Türlü meşgalelerle hayatını idame ettirmenin mücadelesi içerisindedir insan. Kimi zaman geçim derdine düşüp iş aramakta, bulduğu işle birlikte evinin geçindirmekte ve bakmakla yükümlü olduğu yuvasına rızık götürmektedir.

Her türlü durumda farklı uğraş içerisinde insan. İş sahibi olanın ilk görevi, işini daha iyi sağlamlaştırıp işini büyütmek yada farklı mecralara kafa yormasıdır. Yüzlerce hatta binlerce insan istihdam sağlayıp, onların ailelerine hayatta kalmalarına vesile oluyor.

Farklı alanlarda farklı işler yapan insanlarla dolu dünya. Her bir iğnenin altından dahi çıkabilecek bir bolluk ve sonuçla karşılaşmaktayız.

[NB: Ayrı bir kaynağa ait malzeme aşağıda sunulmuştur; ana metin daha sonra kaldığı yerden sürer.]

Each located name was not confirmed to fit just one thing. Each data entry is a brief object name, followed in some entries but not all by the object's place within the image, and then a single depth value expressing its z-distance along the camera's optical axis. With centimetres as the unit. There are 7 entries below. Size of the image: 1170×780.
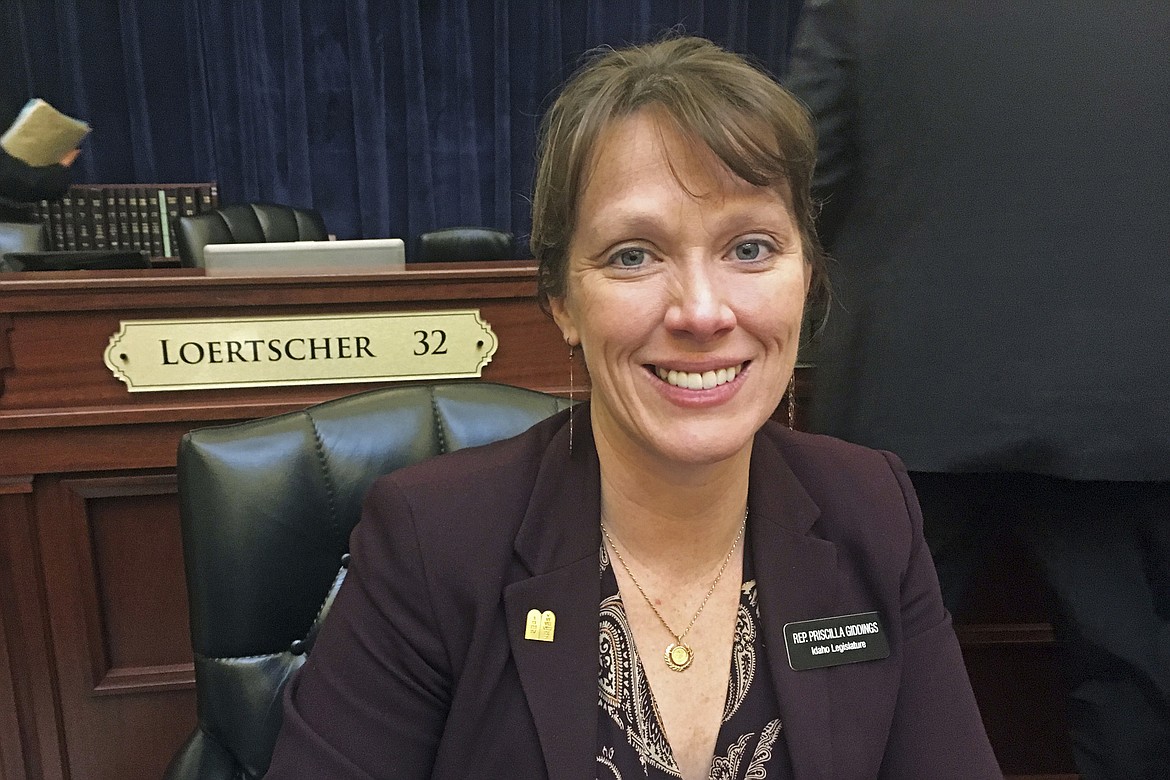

Hayatın içerisinde yer alan iş ve maddiyat olduğu kadar sevgi ve merhamet duygularının da var olduğunu söylemek gerekli olacaktır. Fiziki bir oluşumu olmayan gözle görülmeyen gönül yoluyla iletişime geçen bu olgunun da devamlı şekilde beslenmiş olması lazım.

Bedeni ayakta tutan gıdaların olduğu gibi kötü fikriyattan, kötü emelden, ahlaksız ve hayasız işlerden insanı alı koyan gönül dünyasının da gıdalanması gerekmektedir.

Hayatı boyunca bir insan sevmek ve sevilmek ister. Onun fıtratı böyle. Sevmeye ihtiyaç duyduğu kadar sevilmeye de ihtiyaç duyar. Mesela beşikteki bir bebeğe merhamet ve sevgi gösterisi sergileyen annenin saf ve temiz duyguları gibi.

O beşikteki bebeğin çok zaman sonra büyüyüp kendisini besleyen annesini öldüğü zaman mezara kattığında kendisine gösterilen sevgi ve merhameti kendi çocuklarına da göstereceği muhakkaktır.

Sevgi elden ele büyüten bir şeydir aslında. Sevdikçe, sevildikçe çoğalır desek yeridir. Bir yandan hayat düzenini ikame ettiren diğer yandan dünya meşgalesiyle mücadele içindedir sevgi. Ev, iş, aile, akraba her alanda kısacası insanın olduğu her kısımda sevgi ve muhabbetin eksik olması ilerisi için bizden sonralarına iyi bir gelecek bırakmış sayılmayız.

Peygamber Efendimiz (sav) sevgi ve muhabbet ile ilgili şu iki hadisi şerifi buyurmuşlardır:

“Kişi sevdiğiyle beraberdir.”

“Biriniz kardeşini (Allah için) seviyorsa, ona sevdiğini söylesin.”

Gelip geçici bir diyar için kalp kırmanın hiçbir kıymeti harbiyesi yoktur. Amacı gönüller yapmak olan bir kul için ise hiç gereği yoktur. Sevgi bağ kurmak ve kurulan bağı muhabbetle pekiştirmek lezzeti güzel sonuçlar elde etmiş olacağız, hem kendi dünyamız hem de diğer insanların dünyası için.